The more prosperous the BSC ecosystem is, the stronger the Matthew effect on on-chain assets aggregation. When there are hundreds of projects with millions of users flooding into the platform, the platform will easily become the target of hackers and fraud attacks. It may also be true that similar to the development of the projects on Ethereum, projects on BSC will become more stable after addressing these security bugs, and the BSC ecosystem will become even more prosperous.

Ensure security and grasp the internal logic of the “lego component” combination

Due to the frequent occurrence of flash loan incidents on BSC, the word “flash loan” has left a negative impression on the community, who might hesitate and stop building on BSC.

PeckShield suggests that before launch, new contracts should go through audits, and pay attention to troubleshooting and identification of bugs in business logic when combining with other DeFi products. Also, work shall be done to introduce circuit breaker mechanism and third-party security threat awareness intelligence and data trend intelligence services to improve the security protection system.

All DeFi protocols are subject to changes. Even if one protocol has been audited multiple times, a slight update will render it useless. Therefore all the things should be done again, even for a slight update.

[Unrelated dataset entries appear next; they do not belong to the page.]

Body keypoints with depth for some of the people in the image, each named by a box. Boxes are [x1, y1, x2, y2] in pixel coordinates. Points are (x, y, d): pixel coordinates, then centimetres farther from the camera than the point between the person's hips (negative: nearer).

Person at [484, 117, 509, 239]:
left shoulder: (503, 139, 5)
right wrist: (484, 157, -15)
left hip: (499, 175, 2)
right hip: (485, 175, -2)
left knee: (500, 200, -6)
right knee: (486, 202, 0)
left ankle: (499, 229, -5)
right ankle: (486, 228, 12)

Besides, developers don’t have to worry too much about the security performance of BSC itself. According to official information, the security of BSC mainly comes from 2 aspects: one is the security of the code, the nodes, and the blockchain itself, the other is the security of the ecosystem.

The BSC blockchain is running on an open-source code, accessible for third parties and the public for auditing. With open-source code, anyone (with required technical knowledge) has the ability to review the code line by line and assess the possible vulnerabilities and threats. The PoSA algorithm built around 21 elected validators prevents individual validators from gaining too much control over the network and abusing the power.

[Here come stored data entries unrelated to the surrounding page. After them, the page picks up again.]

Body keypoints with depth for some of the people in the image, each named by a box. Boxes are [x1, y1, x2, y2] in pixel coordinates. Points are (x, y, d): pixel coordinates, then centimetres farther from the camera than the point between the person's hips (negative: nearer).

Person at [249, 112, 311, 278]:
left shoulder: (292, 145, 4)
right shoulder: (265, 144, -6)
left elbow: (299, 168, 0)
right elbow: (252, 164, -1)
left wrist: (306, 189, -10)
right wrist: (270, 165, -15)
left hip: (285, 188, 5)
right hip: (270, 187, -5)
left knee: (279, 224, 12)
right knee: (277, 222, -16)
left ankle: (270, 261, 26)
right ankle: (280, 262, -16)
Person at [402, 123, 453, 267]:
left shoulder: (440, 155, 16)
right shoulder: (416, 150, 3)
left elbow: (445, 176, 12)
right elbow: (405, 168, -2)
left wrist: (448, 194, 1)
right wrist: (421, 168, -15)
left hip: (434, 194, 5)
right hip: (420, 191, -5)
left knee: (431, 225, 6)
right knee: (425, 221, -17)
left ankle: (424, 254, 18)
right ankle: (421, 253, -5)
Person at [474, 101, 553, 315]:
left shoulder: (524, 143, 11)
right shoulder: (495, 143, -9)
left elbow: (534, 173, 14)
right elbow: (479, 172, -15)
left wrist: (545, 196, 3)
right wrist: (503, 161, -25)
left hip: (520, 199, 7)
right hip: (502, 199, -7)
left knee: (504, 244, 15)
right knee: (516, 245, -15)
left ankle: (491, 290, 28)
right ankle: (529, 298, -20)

The BSC ecosystem consists of multiple parts and participants, each coming with a different set of threats. There’s code and the algorithm, validators and their hardware, projects building on BSC, and also the individuals using it.

There are many ongoing community-driven efforts aiming to increase the security of the BSC ecosystem and protect the users and their funds & data. Besides, the BSC Core team has established CryptoSafe Alliance with industry-leading security companies for a series of security trainings; preparing for BSC CryptoSafe bounty plan; further enhancing the cooperation with industry security companies to provide more proactive penetration testing to identify issues earlier; BSC has also established BSC SAFU fund/insurance protocol to introduce better infrastructures and services.

As projects are paying more and more attention to security, it is believed that the DeFi attacks BSC will be gradually reduced.